Work task
Could you repeat the records below exactly, leaving the pictures out?

*** Given information ***

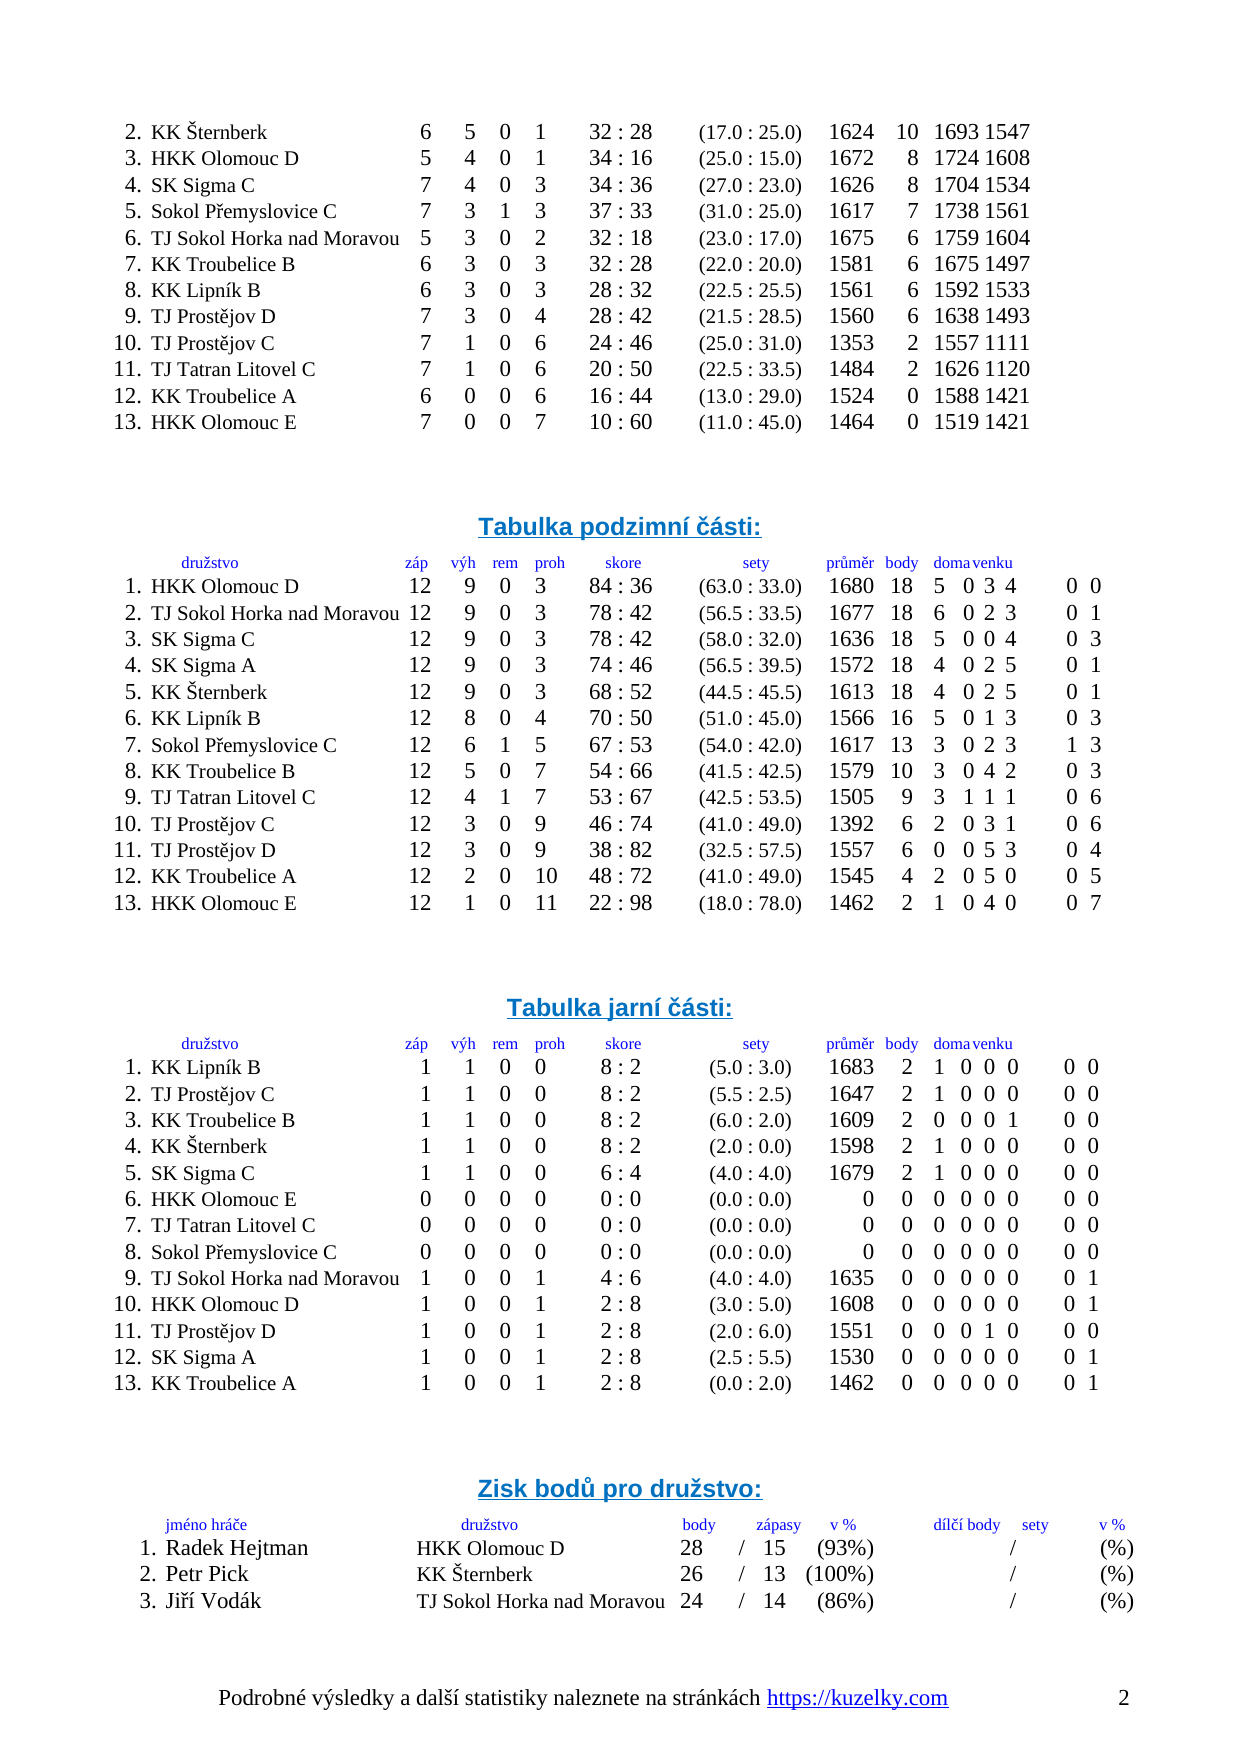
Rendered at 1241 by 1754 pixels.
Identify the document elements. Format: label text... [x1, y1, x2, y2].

text jméno hráče družstvo body zápasy v % dílčí body sety v % [106, 1515, 1134, 1534]
text 2. TJ Sokol Horka nad Moravou 12 9 0 3 78 : 42 (56.5 : 33.5) 1677 18 6 0 2 3 0 1 [106, 599, 1134, 625]
text 12. SK Sigma A 1 0 0 1 2 : 8 (2.5 : 5.5) 1530 0 0 0 0 0 0 1 [106, 1343, 1134, 1369]
text 1. HKK Olomouc D 12 9 0 3 84 : 36 (63.0 : 33.0) 1680 18 5 0 3 4 0 0 [106, 572, 1134, 599]
text 12. KK Troubelice A 12 2 0 10 48 : 72 (41.0 : 49.0) 1545 4 2 0 5 0 0 5 [106, 862, 1134, 889]
text 6. KK Lipník B 12 8 0 4 70 : 50 (51.0 : 45.0) 1566 16 5 0 1 3 0 3 [106, 704, 1134, 731]
text 3. KK Troubelice B 1 1 0 0 8 : 2 (6.0 : 2.0) 1609 2 0 0 0 1 0 0 [106, 1106, 1134, 1132]
text 3. Jiří Vodák TJ Sokol Horka nad Moravou 24 / 14 (86%) / (%) [106, 1587, 1134, 1613]
text 9. TJ Prostějov D 7 3 0 4 28 : 42 (21.5 : 28.5) 1560 6 1638 1493 [106, 303, 1134, 329]
text 4. KK Šternberk 1 1 0 0 8 : 2 (2.0 : 0.0) 1598 2 1 0 0 0 0 0 [106, 1132, 1134, 1159]
text 5. KK Šternberk 12 9 0 3 68 : 52 (44.5 : 45.5) 1613 18 4 0 2 5 0 1 [106, 678, 1134, 704]
text 5. Sokol Přemyslovice C 7 3 1 3 37 : 33 (31.0 : 25.0) 1617 7 1738 1561 [106, 197, 1134, 223]
text 10. TJ Prostějov C 7 1 0 6 24 : 46 (25.0 : 31.0) 1353 2 1557 1111 [106, 329, 1134, 355]
text 9. TJ Sokol Horka nad Moravou 1 0 0 1 4 : 6 (4.0 : 4.0) 1635 0 0 0 0 0 0 1 [106, 1264, 1134, 1290]
text 8. Sokol Přemyslovice C 0 0 0 0 0 : 0 (0.0 : 0.0) 0 0 0 0 0 0 0 0 [106, 1238, 1134, 1264]
text 6. TJ Sokol Horka nad Moravou 5 3 0 2 32 : 18 (23.0 : 17.0) 1675 6 1759 1604 [106, 223, 1134, 250]
text 10. HKK Olomouc D 1 0 0 1 2 : 8 (3.0 : 5.0) 1608 0 0 0 0 0 0 1 [106, 1290, 1134, 1317]
text 13. HKK Olomouc E 7 0 0 7 10 : 60 (11.0 : 45.0) 1464 0 1519 1421 [106, 408, 1134, 434]
text 4. SK Sigma C 7 4 0 3 34 : 36 (27.0 : 23.0) 1626 8 1704 1534 [106, 171, 1134, 197]
text 8. KK Troubelice B 12 5 0 7 54 : 66 (41.5 : 42.5) 1579 10 3 0 4 2 0 3 [106, 757, 1134, 783]
text Tabulka podzimní části: [94, 512, 1145, 541]
text 5. SK Sigma C 1 1 0 0 6 : 4 (4.0 : 4.0) 1679 2 1 0 0 0 0 0 [106, 1159, 1134, 1185]
text 7. TJ Tatran Litovel C 0 0 0 0 0 : 0 (0.0 : 0.0) 0 0 0 0 0 0 0 0 [106, 1211, 1134, 1238]
text 13. KK Troubelice A 1 0 0 1 2 : 8 (0.0 : 2.0) 1462 0 0 0 0 0 0 1 [106, 1369, 1134, 1396]
text 2. KK Šternberk 6 5 0 1 32 : 28 (17.0 : 25.0) 1624 10 1693 1547 [106, 118, 1134, 144]
text 1. Radek Hejtman HKK Olomouc D 28 / 15 (93%) / (%) [106, 1534, 1134, 1560]
text 11. TJ Prostějov D 12 3 0 9 38 : 82 (32.5 : 57.5) 1557 6 0 0 5 3 0 4 [106, 836, 1134, 862]
text 3. SK Sigma C 12 9 0 3 78 : 42 (58.0 : 32.0) 1636 18 5 0 0 4 0 3 [106, 625, 1134, 652]
text 13. HKK Olomouc E 12 1 0 11 22 : 98 (18.0 : 78.0) 1462 2 1 0 4 0 0 7 [106, 889, 1134, 915]
text 3. HKK Olomouc D 5 4 0 1 34 : 16 (25.0 : 15.0) 1672 8 1724 1608 [106, 144, 1134, 171]
text 1. KK Lipník B 1 1 0 0 8 : 2 (5.0 : 3.0) 1683 2 1 0 0 0 0 0 [106, 1053, 1134, 1079]
text 12. KK Troubelice A 6 0 0 6 16 : 44 (13.0 : 29.0) 1524 0 1588 1421 [106, 382, 1134, 408]
text 11. TJ Prostějov D 1 0 0 1 2 : 8 (2.0 : 6.0) 1551 0 0 0 1 0 0 0 [106, 1317, 1134, 1343]
text družstvo záp výh rem proh skore sety průměr body doma venku [106, 553, 1134, 572]
text Tabulka jarní části: [94, 993, 1145, 1022]
text 2. TJ Prostějov C 1 1 0 0 8 : 2 (5.5 : 2.5) 1647 2 1 0 0 0 0 0 [106, 1079, 1134, 1106]
text 11. TJ Tatran Litovel C 7 1 0 6 20 : 50 (22.5 : 33.5) 1484 2 1626 1120 [106, 355, 1134, 382]
text 10. TJ Prostějov C 12 3 0 9 46 : 74 (41.0 : 49.0) 1392 6 2 0 3 1 0 6 [106, 810, 1134, 836]
text 7. Sokol Přemyslovice C 12 6 1 5 67 : 53 (54.0 : 42.0) 1617 13 3 0 2 3 1 3 [106, 731, 1134, 757]
text 7. KK Troubelice B 6 3 0 3 32 : 28 (22.0 : 20.0) 1581 6 1675 1497 [106, 250, 1134, 276]
text 2. Petr Pick KK Šternberk 26 / 13 (100%) / (%) [106, 1560, 1134, 1587]
text 6. HKK Olomouc E 0 0 0 0 0 : 0 (0.0 : 0.0) 0 0 0 0 0 0 0 0 [106, 1185, 1134, 1211]
text 9. TJ Tatran Litovel C 12 4 1 7 53 : 67 (42.5 : 53.5) 1505 9 3 1 1 1 0 6 [106, 783, 1134, 810]
text družstvo záp výh rem proh skore sety průměr body doma venku [106, 1034, 1134, 1053]
text 8. KK Lipník B 6 3 0 3 28 : 32 (22.5 : 25.5) 1561 6 1592 1533 [106, 276, 1134, 303]
text 4. SK Sigma A 12 9 0 3 74 : 46 (56.5 : 39.5) 1572 18 4 0 2 5 0 1 [106, 652, 1134, 678]
text Zisk bodů pro družstvo: [94, 1473, 1145, 1502]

*** End of Given information ***

Your solution
Rendered at 1241 by 1754 pixels.
Identify the document elements. Format: label text... [x1, y1, x2, y2].

text jméno hráče družstvo body zápasy v % dílčí body sety v % [106, 1515, 1134, 1534]
text 2. TJ Sokol Horka nad Moravou 12 9 0 3 78 : 42 (56.5 : 33.5) 1677 18 6 0 2 3 0 1 [106, 599, 1134, 625]
text 12. SK Sigma A 1 0 0 1 2 : 8 (2.5 : 5.5) 1530 0 0 0 0 0 0 1 [106, 1343, 1134, 1369]
text 1. HKK Olomouc D 12 9 0 3 84 : 36 (63.0 : 33.0) 1680 18 5 0 3 4 0 0 [106, 572, 1134, 599]
text 12. KK Troubelice A 12 2 0 10 48 : 72 (41.0 : 49.0) 1545 4 2 0 5 0 0 5 [106, 862, 1134, 889]
text 6. KK Lipník B 12 8 0 4 70 : 50 (51.0 : 45.0) 1566 16 5 0 1 3 0 3 [106, 704, 1134, 731]
text 3. KK Troubelice B 1 1 0 0 8 : 2 (6.0 : 2.0) 1609 2 0 0 0 1 0 0 [106, 1106, 1134, 1132]
text 3. Jiří Vodák TJ Sokol Horka nad Moravou 24 / 14 (86%) / (%) [106, 1587, 1134, 1613]
text 9. TJ Prostějov D 7 3 0 4 28 : 42 (21.5 : 28.5) 1560 6 1638 1493 [106, 303, 1134, 329]
text 4. KK Šternberk 1 1 0 0 8 : 2 (2.0 : 0.0) 1598 2 1 0 0 0 0 0 [106, 1132, 1134, 1159]
text 5. KK Šternberk 12 9 0 3 68 : 52 (44.5 : 45.5) 1613 18 4 0 2 5 0 1 [106, 678, 1134, 704]
text 5. Sokol Přemyslovice C 7 3 1 3 37 : 33 (31.0 : 25.0) 1617 7 1738 1561 [106, 197, 1134, 223]
text 10. TJ Prostějov C 7 1 0 6 24 : 46 (25.0 : 31.0) 1353 2 1557 1111 [106, 329, 1134, 355]
text 9. TJ Sokol Horka nad Moravou 1 0 0 1 4 : 6 (4.0 : 4.0) 1635 0 0 0 0 0 0 1 [106, 1264, 1134, 1290]
text 8. Sokol Přemyslovice C 0 0 0 0 0 : 0 (0.0 : 0.0) 0 0 0 0 0 0 0 0 [106, 1238, 1134, 1264]
text 6. TJ Sokol Horka nad Moravou 5 3 0 2 32 : 18 (23.0 : 17.0) 1675 6 1759 1604 [106, 223, 1134, 250]
text 10. HKK Olomouc D 1 0 0 1 2 : 8 (3.0 : 5.0) 1608 0 0 0 0 0 0 1 [106, 1290, 1134, 1317]
text 13. HKK Olomouc E 7 0 0 7 10 : 60 (11.0 : 45.0) 1464 0 1519 1421 [106, 408, 1134, 434]
text 4. SK Sigma C 7 4 0 3 34 : 36 (27.0 : 23.0) 1626 8 1704 1534 [106, 171, 1134, 197]
text 8. KK Troubelice B 12 5 0 7 54 : 66 (41.5 : 42.5) 1579 10 3 0 4 2 0 3 [106, 757, 1134, 783]
text Tabulka podzimní části: [94, 512, 1145, 541]
text 5. SK Sigma C 1 1 0 0 6 : 4 (4.0 : 4.0) 1679 2 1 0 0 0 0 0 [106, 1159, 1134, 1185]
text 7. TJ Tatran Litovel C 0 0 0 0 0 : 0 (0.0 : 0.0) 0 0 0 0 0 0 0 0 [106, 1211, 1134, 1238]
text 13. KK Troubelice A 1 0 0 1 2 : 8 (0.0 : 2.0) 1462 0 0 0 0 0 0 1 [106, 1369, 1134, 1396]
text 2. KK Šternberk 6 5 0 1 32 : 28 (17.0 : 25.0) 1624 10 1693 1547 [106, 118, 1134, 144]
text 1. Radek Hejtman HKK Olomouc D 28 / 15 (93%) / (%) [106, 1534, 1134, 1560]
text 11. TJ Prostějov D 12 3 0 9 38 : 82 (32.5 : 57.5) 1557 6 0 0 5 3 0 4 [106, 836, 1134, 862]
text 3. SK Sigma C 12 9 0 3 78 : 42 (58.0 : 32.0) 1636 18 5 0 0 4 0 3 [106, 625, 1134, 652]
text 13. HKK Olomouc E 12 1 0 11 22 : 98 (18.0 : 78.0) 1462 2 1 0 4 0 0 7 [106, 889, 1134, 915]
text 3. HKK Olomouc D 5 4 0 1 34 : 16 (25.0 : 15.0) 1672 8 1724 1608 [106, 144, 1134, 171]
text 1. KK Lipník B 1 1 0 0 8 : 2 (5.0 : 3.0) 1683 2 1 0 0 0 0 0 [106, 1053, 1134, 1079]
text 12. KK Troubelice A 6 0 0 6 16 : 44 (13.0 : 29.0) 1524 0 1588 1421 [106, 382, 1134, 408]
text 11. TJ Prostějov D 1 0 0 1 2 : 8 (2.0 : 6.0) 1551 0 0 0 1 0 0 0 [106, 1317, 1134, 1343]
text družstvo záp výh rem proh skore sety průměr body doma venku [106, 553, 1134, 572]
text Tabulka jarní části: [94, 993, 1145, 1022]
text 2. TJ Prostějov C 1 1 0 0 8 : 2 (5.5 : 2.5) 1647 2 1 0 0 0 0 0 [106, 1079, 1134, 1106]
text 11. TJ Tatran Litovel C 7 1 0 6 20 : 50 (22.5 : 33.5) 1484 2 1626 1120 [106, 355, 1134, 382]
text 10. TJ Prostějov C 12 3 0 9 46 : 74 (41.0 : 49.0) 1392 6 2 0 3 1 0 6 [106, 810, 1134, 836]
text 7. Sokol Přemyslovice C 12 6 1 5 67 : 53 (54.0 : 42.0) 1617 13 3 0 2 3 1 3 [106, 731, 1134, 757]
text 7. KK Troubelice B 6 3 0 3 32 : 28 (22.0 : 20.0) 1581 6 1675 1497 [106, 250, 1134, 276]
text 2. Petr Pick KK Šternberk 26 / 13 (100%) / (%) [106, 1560, 1134, 1587]
text 6. HKK Olomouc E 0 0 0 0 0 : 0 (0.0 : 0.0) 0 0 0 0 0 0 0 0 [106, 1185, 1134, 1211]
text 9. TJ Tatran Litovel C 12 4 1 7 53 : 67 (42.5 : 53.5) 1505 9 3 1 1 1 0 6 [106, 783, 1134, 810]
text družstvo záp výh rem proh skore sety průměr body doma venku [106, 1034, 1134, 1053]
text 8. KK Lipník B 6 3 0 3 28 : 32 (22.5 : 25.5) 1561 6 1592 1533 [106, 276, 1134, 303]
text 4. SK Sigma A 12 9 0 3 74 : 46 (56.5 : 39.5) 1572 18 4 0 2 5 0 1 [106, 652, 1134, 678]
text Zisk bodů pro družstvo: [94, 1473, 1145, 1502]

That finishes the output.